Traceback (most recent call last):
File “train.py”, line 283, in
main()
File “train.py”, line 86, in main
optimizer.load_state_dict(checkpoint[‘optimizer’])
File “/home/haojiedong/tools/anaconda3/lib/python3.6/site-packages/torch/optim/optimizer.py”, line 96, in load_state_dict
state_dict = deepcopy(state_dict)
File “/home/haojiedong/tools/anaconda3/lib/python3.6/copy.py”, line 150, in deepcopy
y = copier(x, memo)
File “/home/haojiedong/tools/anaconda3/lib/python3.6/copy.py”, line 240, in _deepcopy_dict
y[deepcopy(key, memo)] = deepcopy(value, memo)
File “/home/haojiedong/tools/anaconda3/lib/python3.6/copy.py”, line 150, in deepcopy
y = copier(x, memo)
File “/home/haojiedong/tools/anaconda3/lib/python3.6/copy.py”, line 240, in _deepcopy_dict
y[deepcopy(key, memo)] = deepcopy(value, memo)
File “/home/haojiedong/tools/anaconda3/lib/python3.6/copy.py”, line 150, in deepcopy
y = copier(x, memo)
File “/home/haojiedong/tools/anaconda3/lib/python3.6/copy.py”, line 240, in deepcopy_dict
y[deepcopy(key, memo)] = deepcopy(value, memo)
File “/home/haojiedong/tools/anaconda3/lib/python3.6/copy.py”, line 161, in deepcopy
y = copier(memo)
File “/home/haojiedong/tools/anaconda3/lib/python3.6/site-packages/torch/tensor.py”, line 23, in deepcopy
new_storage = self.storage().deepcopy(memo)
File “/home/haojiedong/tools/anaconda3/lib/python3.6/site-packages/torch/storage.py”, line 28, in deepcopy
new_storage = self.clone()
File “/home/haojiedong/tools/anaconda3/lib/python3.6/site-packages/torch/storage.py”, line 42, in clone
return type(self)(self.size()).copy
(self)
RuntimeError: CUDA error: out of memory

The error is in optimizer.load_state_dict(). The code to load the checkpoint is like this:

if args.resume:                                                      
    if os.path.isfile(args.resume):                                  
        print("=> loading checkpoint '{}'".format(args.resume))      
        checkpoint = torch.load(args.resume)                         
        args.start_epoch = checkpoint['epoch']                       
        best_acc = checkpoint['best_acc']                            
        model.load_state_dict(checkpoint['state_dict'])              
        optimizer.load_state_dict(checkpoint['optimizer'])           
        print("=> loaded checkpoint '{}' (epoch {})".format(         
            args.resume, checkpoint['epoch']))                       
    else:                                                            
        print("=> no checkpoint found at '{}'".format(args.resume))  

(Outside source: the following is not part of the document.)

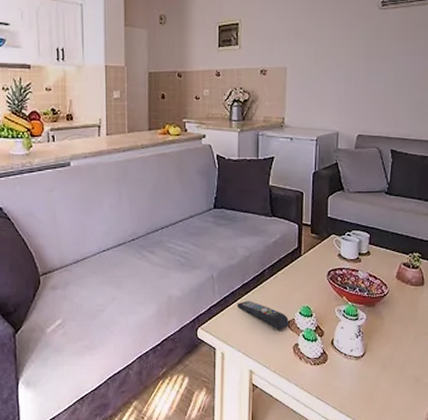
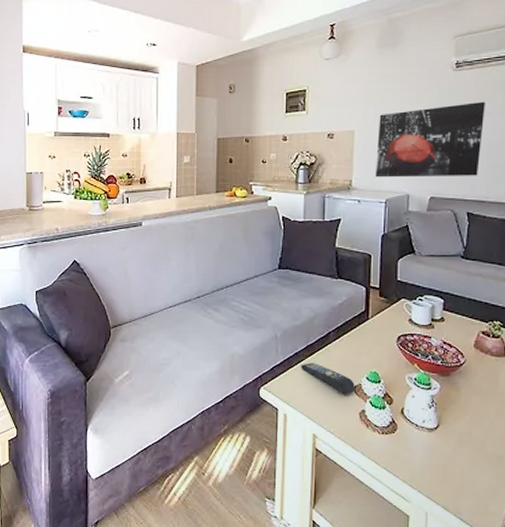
wall art: none [306,40,408,115] -> present [375,101,485,178]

I checked the target GPU, it is actually empty. I am currently using pytorch version 0.4.1.

Could you try to load the checkpoints onto the CPU first using the map_location argument in torch.load?
After it was successful, try to push your model onto the GPU again.

11 Likes

Thanks. It solved the problem!
checkpoint = torch.load(path, map_location='cpu')

2 Likes

This did not work for me. I am encountering the same issue. I am able to train on 1 fold, then when I reset state_dicts for model, optimizer and scheduler, I get OOM error at optimizer.step()

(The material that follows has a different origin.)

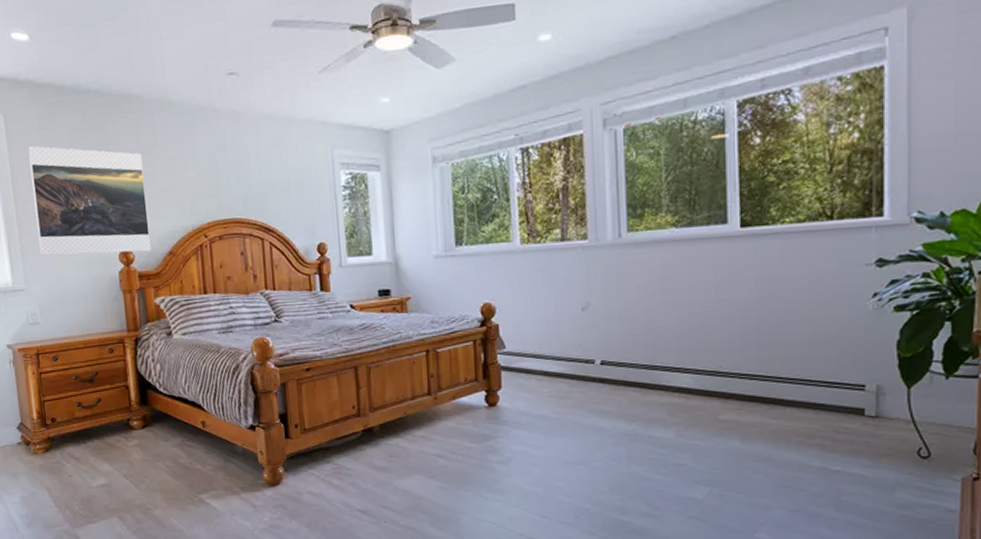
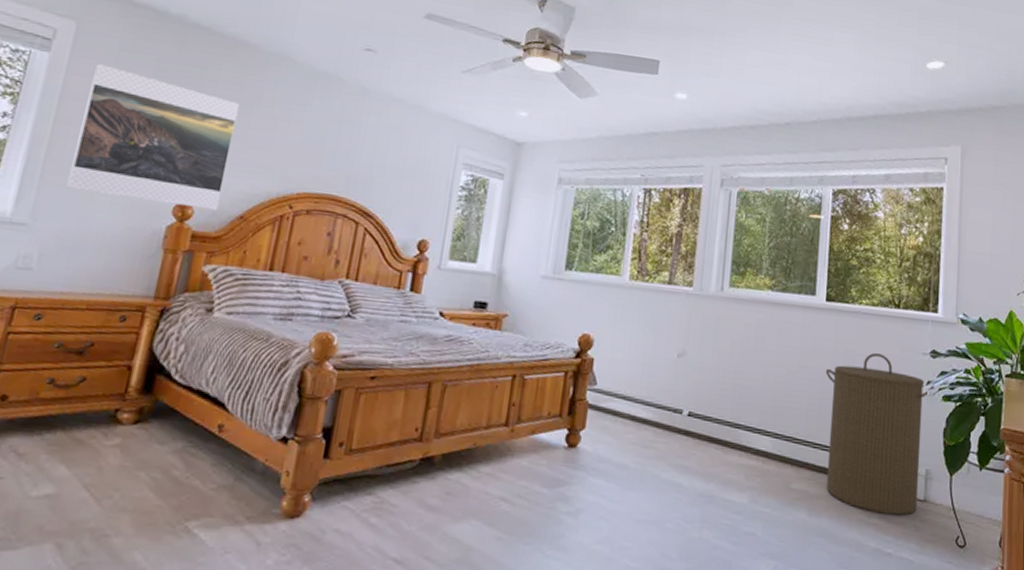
laundry hamper: none [746,272,878,434] -> present [825,352,930,516]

pytorch version '1.10.0+cu102'

If I understood correctly, you suggested

checkpoint = torch.load(..., map_location='cpu')
model.load_state_dict(checkpoint['state_dict'])
model = model.cuda()

This gets out of memory at optimizer.step() after training successfully on 1 fold.

This would mean that additional tensors are most likely pushed or created on the device, so compare the memory usage before resetting the states and after each step of loading the model to isolate where the memory overhead is coming from.

@ptrblck I found the issue using nvidia-smi; it was related to AWS sagemaker /jupyter notebook leaving orphaned processes on the GPU which was why there wasn’t enough memory available. Unsure why there were orphaned processes on the GPU.

1 Like